What the task requires:
Pick out every line in the records below that contains the string "stacked", matching case exactly, and copy each one in full.

*** Records for the exercise ***

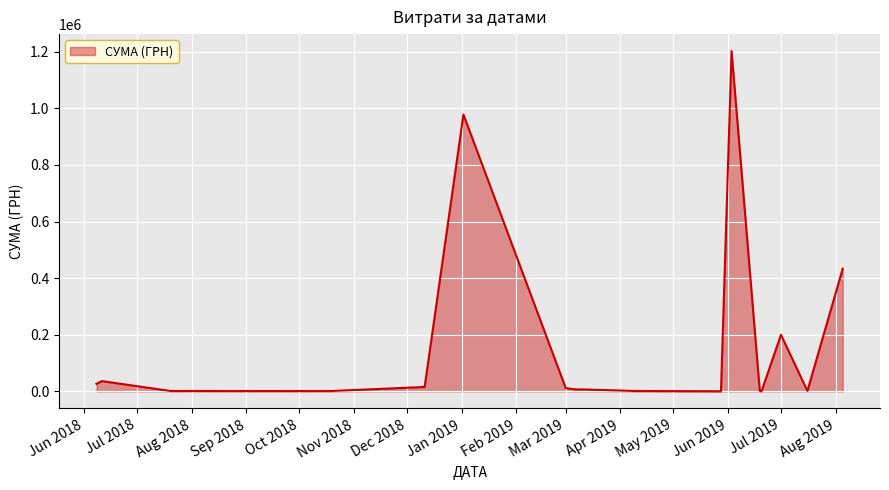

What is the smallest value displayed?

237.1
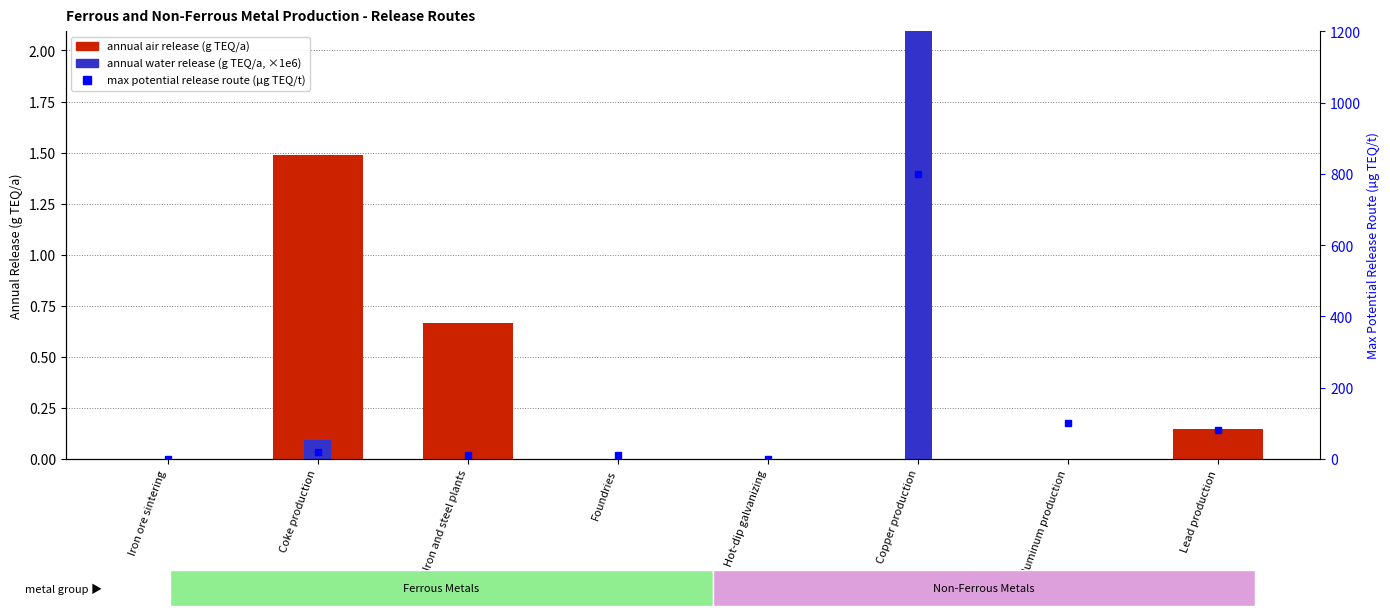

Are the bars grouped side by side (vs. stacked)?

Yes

*** End of Records for the exercise ***

Solution for this exercise:
Are the bars grouped side by side (vs. stacked)?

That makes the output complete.